We all do at one time or another. It’s a human thing to do. It’s fun, relaxing, and at times it is energizing. It “pumps us up.”
It’s also dangerous. It is far too easy to get “trapped” in that fantasy world. Instead of utilizing your constructive imagination — that “hard mental labor” to which Mr. Haanel often refers — you get seduced by the immediate gratification of your fantasy world.
That is not a good thing.
So you must note and know the difference and realize that day-dreaming can be “addictive,” to one degree or another, and you must entertain those thoughts carefully.
That being the case, you can use day-dreaming constructively. Use it to discover your “passions” and help devise some courses of action you should follow. When you day-dream, in what fantasies do you often find yourself? Perhaps you can take those fantasies and, with a little mental work, begin using your constructive imagination to bring an aspect of them into reality.
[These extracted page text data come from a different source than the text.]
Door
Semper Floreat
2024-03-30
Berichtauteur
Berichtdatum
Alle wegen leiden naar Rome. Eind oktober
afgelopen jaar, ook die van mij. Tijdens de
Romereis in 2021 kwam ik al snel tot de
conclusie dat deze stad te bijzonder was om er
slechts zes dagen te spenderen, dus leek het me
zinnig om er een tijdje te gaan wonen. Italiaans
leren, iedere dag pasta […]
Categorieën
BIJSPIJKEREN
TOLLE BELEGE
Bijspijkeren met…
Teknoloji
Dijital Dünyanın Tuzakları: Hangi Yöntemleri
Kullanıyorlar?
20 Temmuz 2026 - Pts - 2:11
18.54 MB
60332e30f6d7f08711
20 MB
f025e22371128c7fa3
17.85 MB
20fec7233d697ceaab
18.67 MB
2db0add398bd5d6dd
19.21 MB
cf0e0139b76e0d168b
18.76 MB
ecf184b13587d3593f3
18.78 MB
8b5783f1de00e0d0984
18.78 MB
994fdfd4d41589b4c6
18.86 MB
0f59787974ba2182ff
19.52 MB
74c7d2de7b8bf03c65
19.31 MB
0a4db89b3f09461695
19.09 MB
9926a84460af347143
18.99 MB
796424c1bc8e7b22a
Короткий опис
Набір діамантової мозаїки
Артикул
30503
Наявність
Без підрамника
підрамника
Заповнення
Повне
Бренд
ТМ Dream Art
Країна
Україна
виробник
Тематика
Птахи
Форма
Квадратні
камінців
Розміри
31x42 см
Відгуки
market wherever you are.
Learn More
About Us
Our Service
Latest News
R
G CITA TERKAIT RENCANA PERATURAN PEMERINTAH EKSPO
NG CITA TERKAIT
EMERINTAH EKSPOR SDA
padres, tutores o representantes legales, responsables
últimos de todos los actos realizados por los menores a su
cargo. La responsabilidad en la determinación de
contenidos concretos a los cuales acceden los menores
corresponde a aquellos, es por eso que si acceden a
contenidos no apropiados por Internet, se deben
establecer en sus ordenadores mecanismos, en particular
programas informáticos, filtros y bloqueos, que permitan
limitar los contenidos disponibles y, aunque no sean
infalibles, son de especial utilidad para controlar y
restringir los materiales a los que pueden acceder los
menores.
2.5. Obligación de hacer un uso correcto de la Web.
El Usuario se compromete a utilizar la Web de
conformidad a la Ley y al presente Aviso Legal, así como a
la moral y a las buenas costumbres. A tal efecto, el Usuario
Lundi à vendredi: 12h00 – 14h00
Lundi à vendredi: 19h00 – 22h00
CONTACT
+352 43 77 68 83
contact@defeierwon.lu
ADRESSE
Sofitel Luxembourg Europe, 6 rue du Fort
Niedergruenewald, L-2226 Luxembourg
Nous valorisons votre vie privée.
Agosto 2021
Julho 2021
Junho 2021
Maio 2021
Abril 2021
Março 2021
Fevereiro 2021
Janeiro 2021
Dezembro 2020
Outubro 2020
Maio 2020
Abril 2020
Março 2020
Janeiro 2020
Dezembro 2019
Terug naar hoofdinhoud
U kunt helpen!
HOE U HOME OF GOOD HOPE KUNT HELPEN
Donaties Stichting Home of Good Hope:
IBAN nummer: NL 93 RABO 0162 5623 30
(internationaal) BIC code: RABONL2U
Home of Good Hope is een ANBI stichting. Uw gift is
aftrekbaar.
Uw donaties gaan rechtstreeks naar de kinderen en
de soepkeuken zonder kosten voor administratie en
You may not be a world-class singer or musician, but you can explore that path by doing everything from local theater to management (working with the acts) to teaching.
Use this method sparingly, though. If at all possible, use it only with the guidance of a Master Key Coach.
Now, why do you use the creative imagination? This has been answered in many ways before this, but Haanel wrote in Week Eight …
The cultivation of the imagination leads to the development of the ideal out of which your future will emerge.
In other words, you’re seeing the end you want in order to make the plans to accomplish and attain it.
We do this because
The ideal held steadily in mind attracts the necessary conditions for its fulfillment.
As Mr. Haanel has written, our thoughts lead to …
… actions that …
… attract the people and circumstances that …
…lead to the attainment of your goals.
Dream.
Think.
Plan.
Act.
Attain.
Simple.
—
Dreams come true because you do the right things.